Example code implementing all of these steps with external allocation is below.  There are many similarities between FFT and DFT, with just a few differences to note.  One is that DFT uses a signed integer length while FFT uses a power of 2 order.   The other is that  ippsFFTInit returns an aligned pointer to the spec.  When buffers are allocated with Intel® IPP malloc, they are already aligned so this will be the same address as the original spec buffer.

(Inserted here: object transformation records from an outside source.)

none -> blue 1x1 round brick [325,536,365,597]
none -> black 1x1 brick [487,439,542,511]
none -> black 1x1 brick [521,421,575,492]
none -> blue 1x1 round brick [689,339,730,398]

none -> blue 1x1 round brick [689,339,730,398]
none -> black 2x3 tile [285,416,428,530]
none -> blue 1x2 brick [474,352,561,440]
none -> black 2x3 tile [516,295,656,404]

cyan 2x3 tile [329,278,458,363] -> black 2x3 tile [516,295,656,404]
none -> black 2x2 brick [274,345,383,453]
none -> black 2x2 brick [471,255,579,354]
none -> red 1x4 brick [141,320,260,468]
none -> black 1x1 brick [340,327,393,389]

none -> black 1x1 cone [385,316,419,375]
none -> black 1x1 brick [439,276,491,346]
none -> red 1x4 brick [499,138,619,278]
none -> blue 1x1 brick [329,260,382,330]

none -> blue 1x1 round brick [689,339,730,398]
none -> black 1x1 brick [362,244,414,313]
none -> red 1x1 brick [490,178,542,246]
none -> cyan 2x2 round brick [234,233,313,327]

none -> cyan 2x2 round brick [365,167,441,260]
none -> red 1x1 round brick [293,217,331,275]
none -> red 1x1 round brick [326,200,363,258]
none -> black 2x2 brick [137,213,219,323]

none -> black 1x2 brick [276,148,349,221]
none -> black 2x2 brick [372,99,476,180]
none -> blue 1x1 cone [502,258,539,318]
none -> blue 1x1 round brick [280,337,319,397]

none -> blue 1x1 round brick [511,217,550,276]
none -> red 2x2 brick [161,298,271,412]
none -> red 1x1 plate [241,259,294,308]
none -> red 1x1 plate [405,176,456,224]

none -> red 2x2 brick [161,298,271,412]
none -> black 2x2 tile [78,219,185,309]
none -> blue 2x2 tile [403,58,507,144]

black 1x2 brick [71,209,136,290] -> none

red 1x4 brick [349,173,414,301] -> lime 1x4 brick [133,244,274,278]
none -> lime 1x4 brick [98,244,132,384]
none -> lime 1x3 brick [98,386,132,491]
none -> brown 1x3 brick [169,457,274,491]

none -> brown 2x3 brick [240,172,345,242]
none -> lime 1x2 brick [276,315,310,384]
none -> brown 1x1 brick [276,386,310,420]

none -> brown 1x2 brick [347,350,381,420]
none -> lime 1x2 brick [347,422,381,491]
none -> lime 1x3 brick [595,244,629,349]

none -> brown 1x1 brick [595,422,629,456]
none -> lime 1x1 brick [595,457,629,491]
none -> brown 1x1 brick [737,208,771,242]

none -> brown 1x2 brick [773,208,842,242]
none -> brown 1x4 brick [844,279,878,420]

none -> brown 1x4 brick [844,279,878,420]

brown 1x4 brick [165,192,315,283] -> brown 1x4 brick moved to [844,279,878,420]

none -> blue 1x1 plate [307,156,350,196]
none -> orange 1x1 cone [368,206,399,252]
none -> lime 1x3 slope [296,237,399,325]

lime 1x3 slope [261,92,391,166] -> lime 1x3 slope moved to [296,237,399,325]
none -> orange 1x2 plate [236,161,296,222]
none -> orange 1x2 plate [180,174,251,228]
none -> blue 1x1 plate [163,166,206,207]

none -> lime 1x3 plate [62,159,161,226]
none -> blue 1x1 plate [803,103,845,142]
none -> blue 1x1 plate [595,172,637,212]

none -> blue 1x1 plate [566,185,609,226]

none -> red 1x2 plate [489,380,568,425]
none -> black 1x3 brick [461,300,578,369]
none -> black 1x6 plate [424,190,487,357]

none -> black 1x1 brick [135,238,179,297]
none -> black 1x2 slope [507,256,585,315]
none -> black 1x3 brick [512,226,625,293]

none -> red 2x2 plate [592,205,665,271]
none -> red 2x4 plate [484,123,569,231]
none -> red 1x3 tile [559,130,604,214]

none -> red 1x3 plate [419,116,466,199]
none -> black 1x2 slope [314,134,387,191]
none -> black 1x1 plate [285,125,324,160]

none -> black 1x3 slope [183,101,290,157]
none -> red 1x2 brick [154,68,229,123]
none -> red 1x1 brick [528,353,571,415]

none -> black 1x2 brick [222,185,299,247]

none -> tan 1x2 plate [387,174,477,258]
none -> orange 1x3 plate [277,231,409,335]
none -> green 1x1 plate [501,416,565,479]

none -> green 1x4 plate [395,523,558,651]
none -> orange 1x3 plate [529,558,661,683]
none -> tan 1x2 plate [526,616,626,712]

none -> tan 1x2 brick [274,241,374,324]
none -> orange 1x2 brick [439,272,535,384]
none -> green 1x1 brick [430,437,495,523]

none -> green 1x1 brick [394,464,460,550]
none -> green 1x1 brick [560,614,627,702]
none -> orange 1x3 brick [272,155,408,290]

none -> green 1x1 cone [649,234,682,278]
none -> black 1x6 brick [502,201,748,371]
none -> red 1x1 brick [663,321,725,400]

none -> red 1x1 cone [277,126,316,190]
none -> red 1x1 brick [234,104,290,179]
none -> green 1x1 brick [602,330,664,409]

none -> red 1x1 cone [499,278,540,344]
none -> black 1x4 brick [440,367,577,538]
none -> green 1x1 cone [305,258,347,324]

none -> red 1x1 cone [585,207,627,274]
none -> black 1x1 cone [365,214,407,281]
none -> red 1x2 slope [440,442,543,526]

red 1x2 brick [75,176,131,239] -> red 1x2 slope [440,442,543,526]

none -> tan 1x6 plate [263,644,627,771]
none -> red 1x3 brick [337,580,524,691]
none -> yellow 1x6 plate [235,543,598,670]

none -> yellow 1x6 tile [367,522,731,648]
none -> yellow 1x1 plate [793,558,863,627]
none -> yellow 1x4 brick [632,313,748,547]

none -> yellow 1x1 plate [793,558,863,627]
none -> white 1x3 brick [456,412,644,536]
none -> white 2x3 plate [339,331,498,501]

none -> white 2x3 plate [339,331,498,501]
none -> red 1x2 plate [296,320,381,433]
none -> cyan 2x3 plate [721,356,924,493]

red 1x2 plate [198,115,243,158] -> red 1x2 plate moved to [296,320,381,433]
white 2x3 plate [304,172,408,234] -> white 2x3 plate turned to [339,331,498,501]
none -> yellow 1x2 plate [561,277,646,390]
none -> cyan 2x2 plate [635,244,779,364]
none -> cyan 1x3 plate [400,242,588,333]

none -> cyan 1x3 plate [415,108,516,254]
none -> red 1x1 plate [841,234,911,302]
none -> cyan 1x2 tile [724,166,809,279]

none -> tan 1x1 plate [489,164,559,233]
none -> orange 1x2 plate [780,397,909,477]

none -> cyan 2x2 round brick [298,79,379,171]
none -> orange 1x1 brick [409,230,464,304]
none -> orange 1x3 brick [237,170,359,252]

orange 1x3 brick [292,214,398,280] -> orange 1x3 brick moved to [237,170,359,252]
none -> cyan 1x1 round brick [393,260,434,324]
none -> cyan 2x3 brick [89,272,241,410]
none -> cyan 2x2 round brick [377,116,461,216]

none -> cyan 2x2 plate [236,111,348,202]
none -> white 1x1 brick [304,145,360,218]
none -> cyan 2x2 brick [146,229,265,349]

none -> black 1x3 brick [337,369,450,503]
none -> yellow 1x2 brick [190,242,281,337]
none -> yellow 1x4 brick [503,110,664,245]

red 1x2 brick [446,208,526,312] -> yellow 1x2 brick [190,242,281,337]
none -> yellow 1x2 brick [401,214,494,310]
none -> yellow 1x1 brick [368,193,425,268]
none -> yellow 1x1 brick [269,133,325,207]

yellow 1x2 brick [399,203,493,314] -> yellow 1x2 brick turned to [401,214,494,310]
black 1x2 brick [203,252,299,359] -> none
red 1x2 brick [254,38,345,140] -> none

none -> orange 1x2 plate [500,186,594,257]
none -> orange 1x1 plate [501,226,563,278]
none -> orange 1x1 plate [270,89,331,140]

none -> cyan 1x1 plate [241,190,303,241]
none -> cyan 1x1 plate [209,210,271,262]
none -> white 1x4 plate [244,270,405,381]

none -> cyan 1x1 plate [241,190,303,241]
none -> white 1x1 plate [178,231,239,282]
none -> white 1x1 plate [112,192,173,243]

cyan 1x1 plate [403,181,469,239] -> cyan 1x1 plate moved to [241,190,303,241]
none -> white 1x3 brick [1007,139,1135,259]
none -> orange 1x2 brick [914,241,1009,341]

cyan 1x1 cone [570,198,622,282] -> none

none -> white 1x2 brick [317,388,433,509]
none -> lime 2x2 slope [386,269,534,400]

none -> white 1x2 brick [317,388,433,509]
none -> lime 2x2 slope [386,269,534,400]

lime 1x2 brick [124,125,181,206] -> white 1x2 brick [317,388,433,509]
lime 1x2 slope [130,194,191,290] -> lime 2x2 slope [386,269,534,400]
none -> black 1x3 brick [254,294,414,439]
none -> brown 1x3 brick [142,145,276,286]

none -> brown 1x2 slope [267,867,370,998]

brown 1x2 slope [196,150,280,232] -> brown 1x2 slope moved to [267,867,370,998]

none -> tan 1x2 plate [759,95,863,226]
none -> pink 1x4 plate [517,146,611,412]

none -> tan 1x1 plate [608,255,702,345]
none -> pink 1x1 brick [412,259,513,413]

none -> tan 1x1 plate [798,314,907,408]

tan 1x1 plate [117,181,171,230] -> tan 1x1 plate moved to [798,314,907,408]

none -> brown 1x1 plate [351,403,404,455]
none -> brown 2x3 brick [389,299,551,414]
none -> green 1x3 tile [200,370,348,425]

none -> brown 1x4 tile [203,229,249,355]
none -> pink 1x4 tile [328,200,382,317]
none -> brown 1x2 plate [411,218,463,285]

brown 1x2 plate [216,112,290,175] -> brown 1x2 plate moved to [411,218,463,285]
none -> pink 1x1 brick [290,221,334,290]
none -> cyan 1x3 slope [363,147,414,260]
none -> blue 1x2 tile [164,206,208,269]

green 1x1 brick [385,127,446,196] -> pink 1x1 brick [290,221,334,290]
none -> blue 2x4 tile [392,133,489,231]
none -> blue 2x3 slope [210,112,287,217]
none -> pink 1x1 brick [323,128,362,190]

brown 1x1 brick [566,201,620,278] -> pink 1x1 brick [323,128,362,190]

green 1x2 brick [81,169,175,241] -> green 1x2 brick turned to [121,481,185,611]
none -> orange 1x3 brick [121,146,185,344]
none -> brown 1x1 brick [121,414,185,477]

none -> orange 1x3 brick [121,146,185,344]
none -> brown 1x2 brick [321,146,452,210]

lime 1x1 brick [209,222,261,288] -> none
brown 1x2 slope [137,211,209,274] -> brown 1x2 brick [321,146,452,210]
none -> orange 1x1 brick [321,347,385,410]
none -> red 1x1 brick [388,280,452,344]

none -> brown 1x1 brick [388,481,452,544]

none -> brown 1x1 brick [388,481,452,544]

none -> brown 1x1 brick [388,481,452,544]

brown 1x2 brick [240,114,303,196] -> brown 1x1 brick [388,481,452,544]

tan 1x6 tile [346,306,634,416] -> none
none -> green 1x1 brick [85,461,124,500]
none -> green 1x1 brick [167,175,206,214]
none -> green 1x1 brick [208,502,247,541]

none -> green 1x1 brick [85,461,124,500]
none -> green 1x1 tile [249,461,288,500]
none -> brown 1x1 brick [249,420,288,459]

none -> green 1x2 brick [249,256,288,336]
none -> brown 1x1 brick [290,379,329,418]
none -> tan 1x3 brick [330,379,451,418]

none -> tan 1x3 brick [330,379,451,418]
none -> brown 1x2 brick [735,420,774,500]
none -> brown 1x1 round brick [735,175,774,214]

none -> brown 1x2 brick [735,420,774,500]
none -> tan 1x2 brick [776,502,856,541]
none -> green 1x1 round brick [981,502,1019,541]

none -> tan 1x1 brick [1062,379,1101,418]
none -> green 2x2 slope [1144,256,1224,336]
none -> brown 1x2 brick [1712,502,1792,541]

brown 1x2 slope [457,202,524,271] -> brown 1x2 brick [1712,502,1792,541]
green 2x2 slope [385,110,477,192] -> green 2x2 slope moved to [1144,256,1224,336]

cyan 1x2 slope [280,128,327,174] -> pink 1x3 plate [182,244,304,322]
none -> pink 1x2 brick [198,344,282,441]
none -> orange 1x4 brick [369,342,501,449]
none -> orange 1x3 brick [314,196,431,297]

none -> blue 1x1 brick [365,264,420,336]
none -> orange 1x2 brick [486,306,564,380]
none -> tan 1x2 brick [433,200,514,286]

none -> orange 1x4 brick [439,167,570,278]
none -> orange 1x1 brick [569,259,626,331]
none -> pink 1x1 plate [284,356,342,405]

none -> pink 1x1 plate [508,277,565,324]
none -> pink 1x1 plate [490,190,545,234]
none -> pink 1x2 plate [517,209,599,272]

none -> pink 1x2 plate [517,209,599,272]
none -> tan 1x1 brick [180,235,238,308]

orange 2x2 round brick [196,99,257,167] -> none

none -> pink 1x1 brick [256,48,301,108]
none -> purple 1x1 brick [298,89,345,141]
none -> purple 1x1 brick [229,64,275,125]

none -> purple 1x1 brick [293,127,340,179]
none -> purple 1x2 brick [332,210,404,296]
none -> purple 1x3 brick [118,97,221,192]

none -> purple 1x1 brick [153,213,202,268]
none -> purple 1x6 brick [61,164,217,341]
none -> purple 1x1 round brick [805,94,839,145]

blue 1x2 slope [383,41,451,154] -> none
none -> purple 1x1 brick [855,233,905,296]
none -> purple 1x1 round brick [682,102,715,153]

DFT: (Use this for a general implementation, power of 2 and any other size.)


//Set the size
const int N=128;

// Spec and working buffers
IppsDFTSpec_C_32fc *pDFTSpec=0;
Ipp8u  *pDFTInitBuf, *pDFTWorkBuf;

// Allocate complex buffers
Ipp32fc *pSrc=ippsMalloc_32fc(N);
Ipp32fc *pDst=ippsMalloc_32fc(N);

// Query to get buffer sizes
int sizeDFTSpec,sizeDFTInitBuf,sizeDFTWorkBuf;
ippsDFTGetSize_C_32fc(N, IPP_FFT_NODIV_BY_ANY,
ippAlgHintAccurate, &sizeDFTSpec, &sizeDFTInitBuf, &sizeDFTWorkBuf);

// Alloc DFT buffers
pDFTSpec    = (IppsDFTSpec_C_32fc*)ippsMalloc_8u(sizeDFTSpec);
pDFTInitBuf = ippsMalloc_8u(sizeDFTInitBuf);
pDFTWorkBuf = ippsMalloc_8u(sizeDFTWorkBuf);

// Initialize DFT
ippsDFTInit_C_32fc(N, IPP_FFT_NODIV_BY_ANY,
ippAlgHintAccurate, pDFTSpec, pDFTInitBuf);
if (pDFTInitBuf) ippFree(pDFTInitBuf);

// Do the DFT
ippsDFTFwd_CToC_32fc(pSrc,pDst,pDFTSpec,pDFTWorkBuf);

//check results
ippsDFTInv_CToC_32fc(pDst,pDst,pDFTSpec,pDFTWorkBuf);
int OK=1;
for (int i=0;i<N;i++) {
pDst[i].re/=(Ipp32f)N;
pDst[i].im/=(Ipp32f)N;
if ((abs(pSrc[i].re-pDst[i].re)>.001) ||
(abs(pSrc[i].im-pDst[i].im)>.001) )
{
OK=0;break;
}
}
puts(OK==1?"DFT OK":"DFT Fail");

if (pDFTWorkBuf) ippFree(pDFTWorkBuf);
if (pDFTSpec) ippFree(pDFTSpec);

ippFree(pSrc);
ippFree(pDst);

...


FFT: (Special power of 2 only case, skips a few checks so may be minimally faster than calling DFT.)


//Set the size
const int N=128;
const int order=(int)(log((double)N)/log(2.0));

// Spec and working buffers
IppsFFTSpec_C_32fc *pFFTSpec=0;
Ipp8u *pFFTSpecBuf, *pFFTInitBuf, *pFFTWorkBuf;

// Allocate complex buffers
Ipp32fc *pSrc=ippsMalloc_32fc(N);
Ipp32fc *pDst=ippsMalloc_32fc(N);

// Query to get buffer sizes
int sizeFFTSpec,sizeFFTInitBuf,sizeFFTWorkBuf;
ippsFFTGetSize_C_32fc(order, IPP_FFT_NODIV_BY_ANY,
ippAlgHintAccurate, &sizeFFTSpec, &sizeFFTInitBuf, &sizeFFTWorkBuf);

// Alloc FFT buffers
pFFTSpecBuf = ippsMalloc_8u(sizeFFTSpec);
pFFTInitBuf = ippsMalloc_8u(sizeFFTInitBuf);
pFFTWorkBuf = ippsMalloc_8u(sizeFFTWorkBuf);

// Initialize FFT
ippsFFTInit_C_32fc(&pFFTSpec, order, IPP_FFT_NODIV_BY_ANY,
ippAlgHintAccurate, pFFTSpecBuf, pFFTInitBuf);
if (pFFTInitBuf) ippFree(pFFTInitBuf);

// Do the FFT
ippsFFTFwd_CToC_32fc(pSrc,pDst,pFFTSpec,pFFTWorkBuf);

//check results
ippsFFTInv_CToC_32fc(pDst,pDst,pFFTSpec,pFFTWorkBuf);
int OK=1;
for (int i=0;i<N;i++) {
pDst[i].re/=(Ipp32f)N;
pDst[i].im/=(Ipp32f)N;
if ((abs(pSrc[i].re-pDst[i].re)>.001) ||
(abs(pSrc[i].im-pDst[i].im)>.001) )
{
OK=0;break;
}
}
puts(OK==1?"FFT OK":"FFT Fail");

if (pFFTWorkBuf) ippFree(pFFTWorkBuf);
if (pFFTSpecBuf) ippFree(pFFTSpecBuf);

ippFree(pSrc);
ippFree(pDst);

...


Error/status checks are omitted above for shorter presentation.  However, especially for larger signal sizes, checking the status of the GetSize and Init steps can be important.  There is no simple formula to determine the largest supported size.